Current research programs in the Bar-Peled lab are:

The role of cell surface glycans during the life-cycle of Rhizobium. We study the molecular events that trigger this free-living soil bacterium to alter its cell surface glycan and glycolipid composition in response to changes in its environmental.

The molecular mechanisms that allow Bacillus cereus to form spores that adhere to diverse surfaces. This common soil bacterium is a difficult to control food poisoning agent.

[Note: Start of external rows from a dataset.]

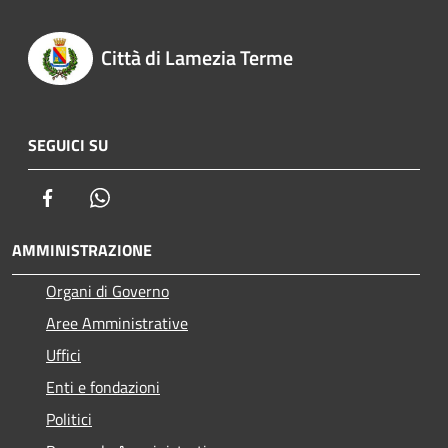
Città di Lamezia Terme
SEGUICI SU
Facebook
Whatsapp
AMMINISTRAZIONE
Organi di Governo
Aree Amministrative
Uffici
Enti e fondazioni
Politici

The relationship between cell surface glycan synthesis and the interactions between fungi and their plant and animal hosts. We study how fungi adhere to and penetrate host cells and how this is related to diseases caused by fungi.

The genes and enzymes involved in the synthesis of plant cell wall glycans. We study how glycan synthesis is regulated and how these glycans are formed in the Golgi and then transported to plasma membrane where they are assembled into a functional wall. Understanding such processes at a molecular level will enable the development of bioenergy crops that can be cost-effectively converted to liquid fuels.